| ELENCO DEI COMPITI |
1. Ricopia dall'articolo sull'influenza a Milano il passo che va da "Ogni anno, di" fino a "reparti abbastanza pieni." compreso.
2. Secondo l'articolo sull'influenza a Milano, quanti bambini al giorno ricevono i presidi San Paolo e San Carlo dopo il ponte di dicembre?
3. Prosegui l'articolo sull'influenza a Milano a partire dalla sua ultima frase.

| TESTO DI PARTENZA |
“Cento bambini al giorno finiscono in ogni pronto soccorso di Milano per l’influenza”: l’analisi del pediatra
L'influenza non ha ancora raggiunto il suo picco stagionale, ma i pronto soccorso pediatrici milanesi sono già invasi di piccoli pazienti, i più esposti ai virus respiratori. L'ospedale Buzzi, per esempio, ha dovuto trasferirne alcuni a Brescia, Varese e Bergamo e Ats nei giorni scorsi ha raccomandato alle scuole di mandare a casa gli alunni che presentano sintomi simil-influenzali. "Il periodo dicembre-gennaio è sempre quello a maggior prevalenza di patologie respiratorie", ha spiegato a Fanpage.it il dottor Giuseppe Banderali, direttore di Pediatria dell'ospedale San Paolo dell'Asst Santi Paolo e Carlo e vicepresidente Nazionale della Società italiana di Pediatria: "In questi giorni, però, stiamo vivendo un periodo in cui ci sono tanti agenti insieme che stanno portando un iper afflusso nei pronto soccorso. Per fortuna, ormai i nostri reparti sono ben attrezzati per affrontare queste situazioni".
A cosa è dovuto questo iper afflusso nei pronto soccorso pediatrici?
Ogni anno, di solito prima di Natale ma a volte anche dopo, la pediatria vive un momento di iper afflusso come questo. Nei nostri presidi, del San Paolo e San Carlo, soprattutto dopo il ponte 7-8-9-10 dicembre riceviamo quasi 150 bambini al giorno. La situazione è sotto controllo, ma sono veramente tanti e i reparti abbastanza pieni.

| RIGHE FORNITE |
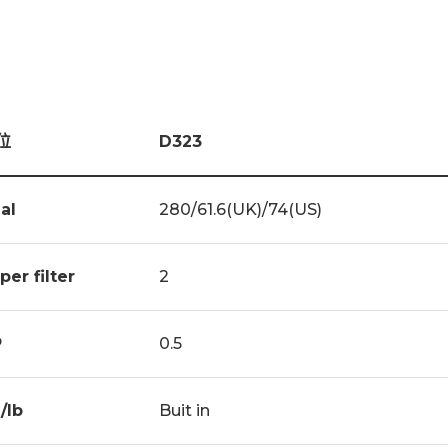
位
D323
gal
280/61.6(UK)/74(US)
per filter
2
P
0.5
/lb
Buit in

| RISPOSTE AI COMPITI |
1.
Ogni anno, di solito prima di Natale ma a volte anche dopo, la pediatria vive un momento di iper afflusso come questo. Nei nostri presidi, del San Paolo e San Carlo, soprattutto dopo il ponte 7-8-9-10 dicembre riceviamo quasi 150 bambini al giorno. La situazione è sotto controllo, ma sono veramente tanti e i reparti abbastanza pieni.

2. Quasi 150 bambini al giorno.

3.
Quest'anno, poi, non c'è una prevalenza di un agente rispetto a un altro. Per esempio, c'è il virus respiratorio, quelli influenzali, la persistenza di Covid, forse un aumento di aggressività nei mycroplasma e poi c'è sempre lo streptococco che ha fatto un po' da padrone negli ultimi mesi.
Come si sta comportando la classe pediatrica?
La classe pediatrica deve far fronte a un impegno notevole per far fronte a tutte le richieste di diagnosi e terapia dei bambini, che tra l'altro più sono piccoli più sono coinvolti in questa situazione. Ormai, però, i pronto soccorso e i reparti sono attrezzati per fare diagnosi eziologiche molto più precoci del passato.
A differenza di qualche tempo fa, quando il pediatra dimetteva il paziente con una diagnosi, per esempio, di faringite, adesso riusciamo a farne una molto più specifica che consente di iniziare una terapia più adeguata.
Il grande afflusso di questi giorni è dovuto anche a una carenza di personale medico?
Dobbiamo considerare il fatto che veniamo da giorni (7-8-9-10 dicembre, ndr) in cui la diagnosi è stata a carico soltanto degli ospedali. I nostri reparti , invece, sono aperti 24 ore su 24 e per 365 giorni all'anno quindi sì, magari stiamo venendo incontro a richieste che in altri momenti sarebbero state filtrate da altre tipologie di pediatria. Questo sicuramente ha incrementato un po' i numeri nei pronto soccorso.
Milano sembra essere la città in cui si sta soffrendo di più questa ondata di influenza.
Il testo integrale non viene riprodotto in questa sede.